AVAILABLE DATA:
* begin *

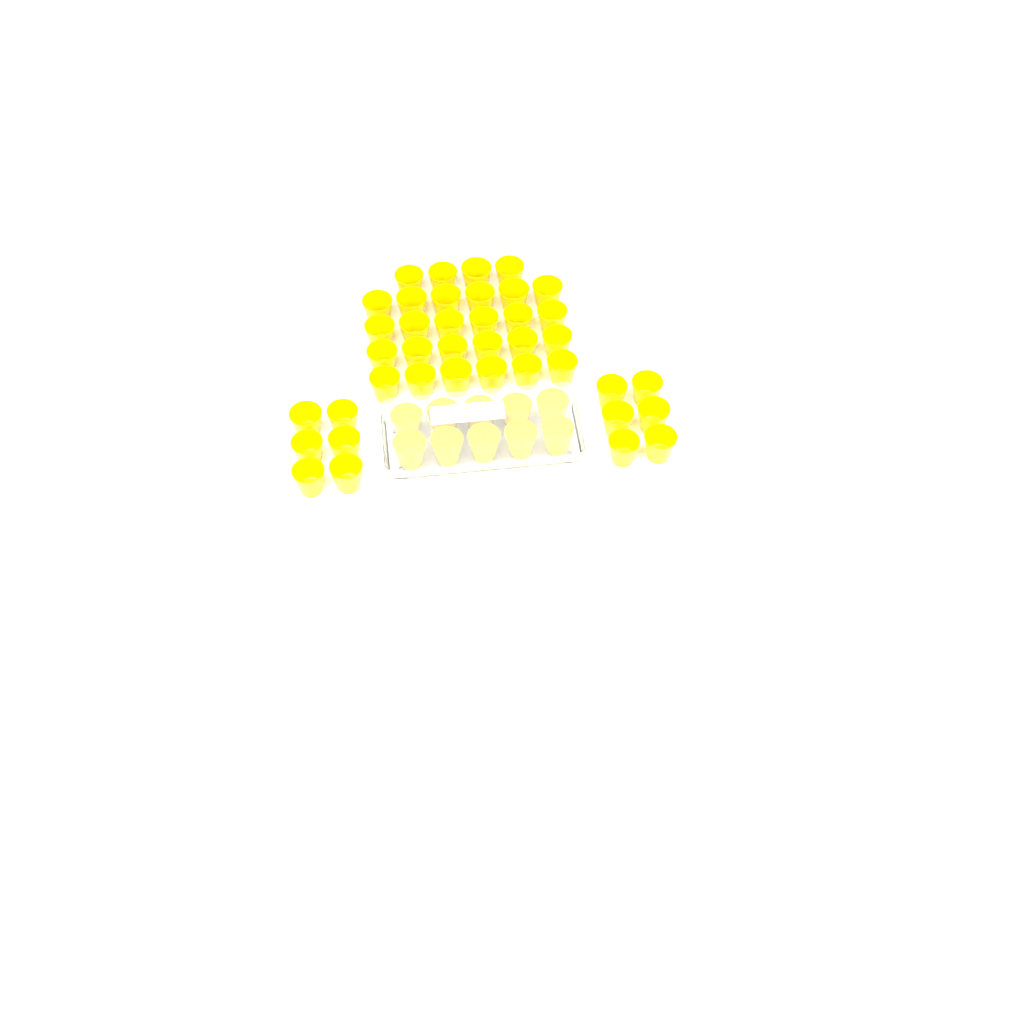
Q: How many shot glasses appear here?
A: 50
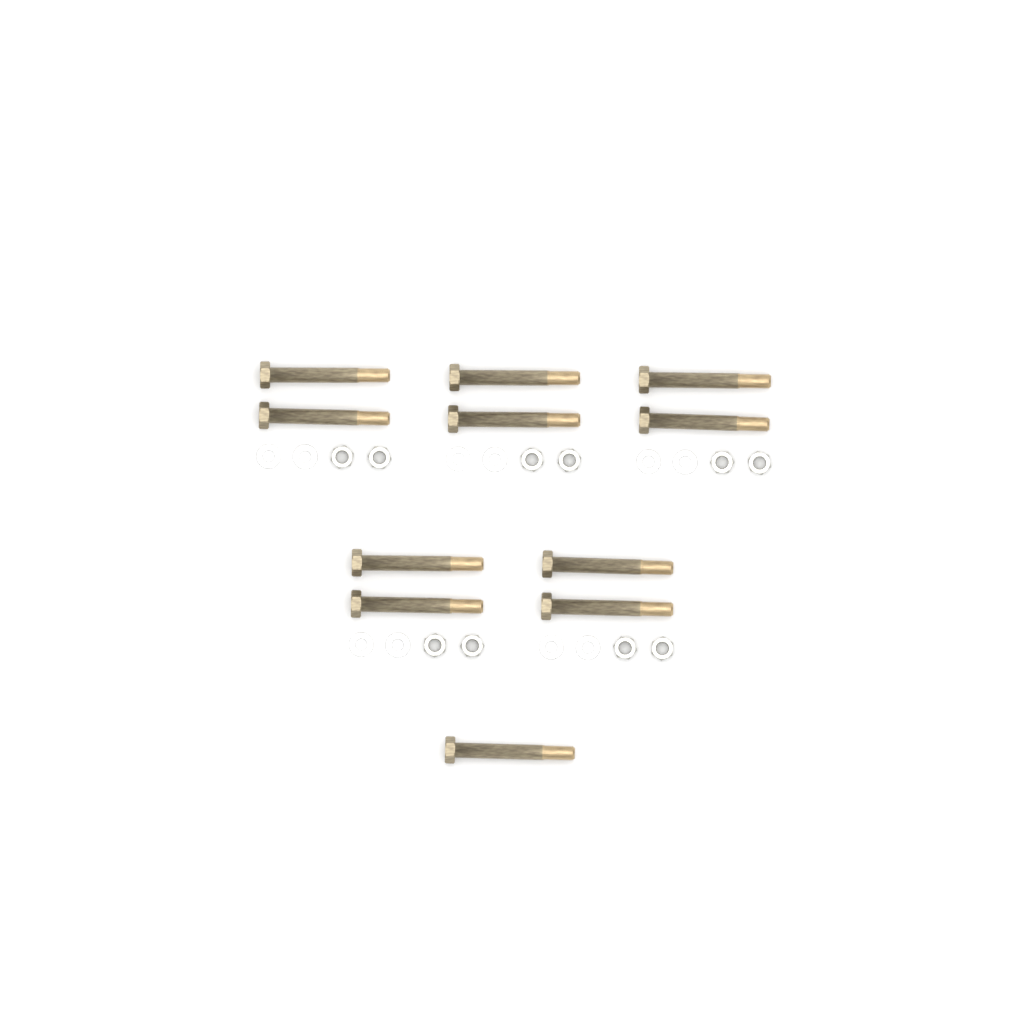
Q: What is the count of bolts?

* end *
* begin *

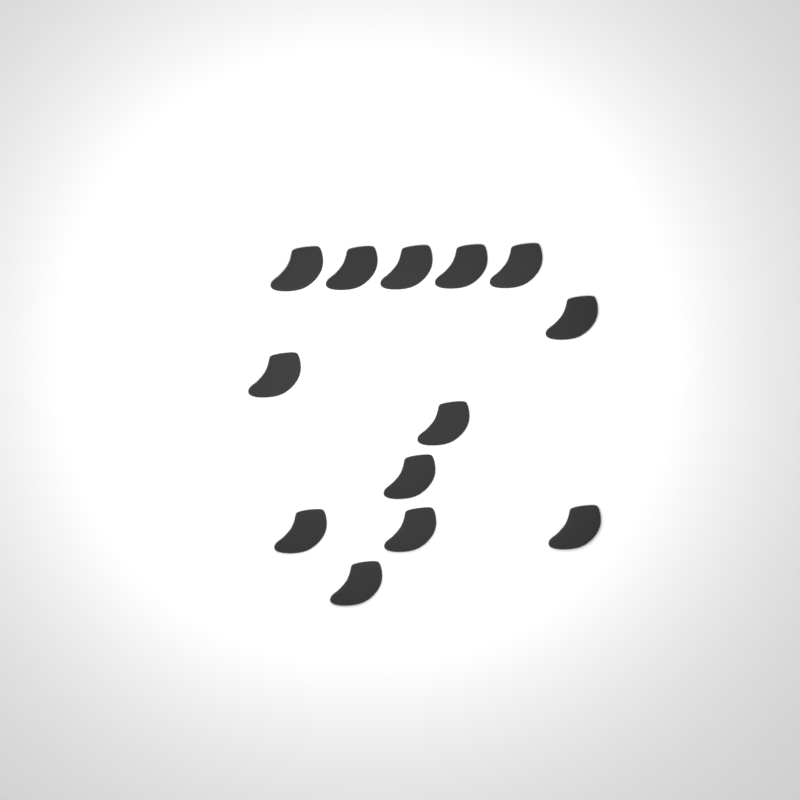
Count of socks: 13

* end *
* begin *

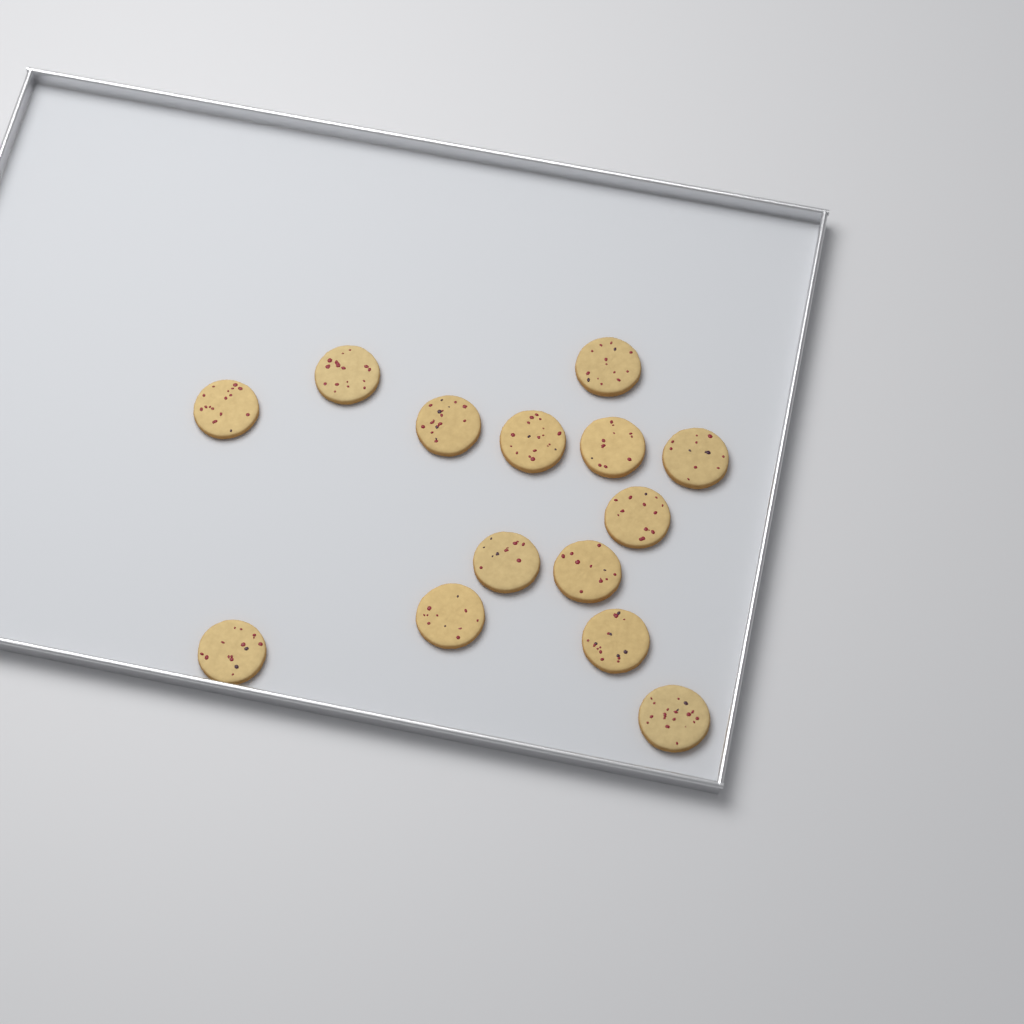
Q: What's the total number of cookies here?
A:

* end *

TASK REQUIREMENTS: Identify every line in the entries above that contains the string "What", treating uppercase and lowercase letters as distinct, and copy each such line in full.

SOLUTION BELOW:
Q: What is the count of bolts?
Q: What's the total number of cookies here?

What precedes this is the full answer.